As a doctor, Kristín is called upon to deal with a various medical emergencies that befall the local villagers, with Ásgeirsdóttir benefiting from the presence of real doctor on set to guide her performance. Medical element aside, however, Fractures is a family drama set across three generations, while viewers will also meet Kristín’s friends and other families living in the village.
“I really loved that. She’s trying to be a better mother to her daughter and also learning to be a better daughter herself for her mother and taking her mother as she is and not how she wants her to be,” the actor says. “For me, the core thing for Kristín through the series is these mother-daughter relationships.
“She flees a situation with her teenage daughter to the town where she grew up, where there are her old friends she knew as a teenager. You will soon see there are events in the past that people have had difficulties dealing with, especially Kristín, so things that she was trying to suppress are resurfacing.”
Before shooting began on location in Grundarfjörður in the west of Iceland, Ásgeirsdóttir spoke with writers Kolbrún Björnsdottir and Vala Thorsdottir and director Eva Sigurdardottir, who also contributed to the scriptwriting. The actor also met with other cast members including Katla Njálsdóttir, who plays Lilja.
“She’s a real gem,” Ásgeirsdóttir says of her on-screen daughter. “With the key stories, we sat down and went through the scenes so that when it came to it, we had mostly gone over those key parts [before filming began]. And if we hadn’t, we did it [on set] before shooting. There were rehearsals and talks, and it’s so good to know your director is always open to dialogue, even when you’re on set and you know you don’t have a lot of time or space for it but maybe there’s something you want to discuss a little bit.”

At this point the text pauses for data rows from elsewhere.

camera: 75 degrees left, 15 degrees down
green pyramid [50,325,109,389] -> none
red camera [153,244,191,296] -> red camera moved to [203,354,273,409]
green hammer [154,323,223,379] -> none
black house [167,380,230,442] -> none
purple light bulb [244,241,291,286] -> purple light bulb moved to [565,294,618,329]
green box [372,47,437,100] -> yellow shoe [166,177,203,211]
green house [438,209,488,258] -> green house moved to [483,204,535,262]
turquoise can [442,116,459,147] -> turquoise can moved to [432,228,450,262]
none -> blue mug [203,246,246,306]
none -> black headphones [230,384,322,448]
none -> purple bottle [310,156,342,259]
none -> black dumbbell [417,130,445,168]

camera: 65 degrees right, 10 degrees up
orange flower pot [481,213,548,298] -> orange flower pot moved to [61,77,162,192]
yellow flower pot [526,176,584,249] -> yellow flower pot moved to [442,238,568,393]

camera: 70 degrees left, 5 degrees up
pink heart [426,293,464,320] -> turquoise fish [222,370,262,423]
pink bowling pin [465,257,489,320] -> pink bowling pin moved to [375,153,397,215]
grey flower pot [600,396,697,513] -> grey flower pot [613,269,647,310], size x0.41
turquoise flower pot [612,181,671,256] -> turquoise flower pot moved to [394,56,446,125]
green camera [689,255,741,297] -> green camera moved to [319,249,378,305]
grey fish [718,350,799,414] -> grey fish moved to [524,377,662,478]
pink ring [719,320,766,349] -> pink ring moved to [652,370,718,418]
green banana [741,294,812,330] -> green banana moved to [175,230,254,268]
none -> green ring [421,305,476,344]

The fact Icelandic drama is on the rise internationally hasn’t escaped the actor, who says every series from the country has its own style and tone. Fractures debuts locally on RUV on Sunday, while Reinvent International Sales is distributing the series worldwide. It will also air across Scandinavia as part of the N12 package of dramas picked up by public broadcasters including Denmark’s DR, Sweden’s SVT, Norway’s NRK and Finland’s YLE.
“They’re all very different and that’s what Fractures does as well. It brings lots of new elements I haven’t seen before,” Ásgeirsdóttir says. “It has a softness and warmth towards the characters. Maybe it’s because there are three women writing it and a female director. Also, in Iceland, we have mediums and people who practice with medicinal herbs – it’s something that’s deeply rooted in our culture, people seeing and sensing things and being connected to other elements. That is also a big part of the series.”
As Kristín, Ásgeirsdóttir “pulls you in. She’s so charismatic, you really want to follow her,” says Rúnarsson. “I’m sure the Icelandic audience will like this. It’s much more dramatic drama than we have seen in the past few years, but I think the appetite for it has been growing.”
That hunger for new drama also means productions are veering away from traditional Nordic noir series, though they are still immensely popular.
“We’re definitely avoiding doing only crime, that Nordic noir thing,” adds Rúnarsson, who recently had success with Black Sands. “But it’s still there and it’s always successful. That’s the battle we have. But interest in Icelandic drama has coincided with how audiences around the world are watching foreign-language shows and different genres. We’ve moved so far from 10 years ago where everything was American or British, but the demand for quality is rising as well. There’s no recipe for success other than believing in it and putting your heart and soul into it.”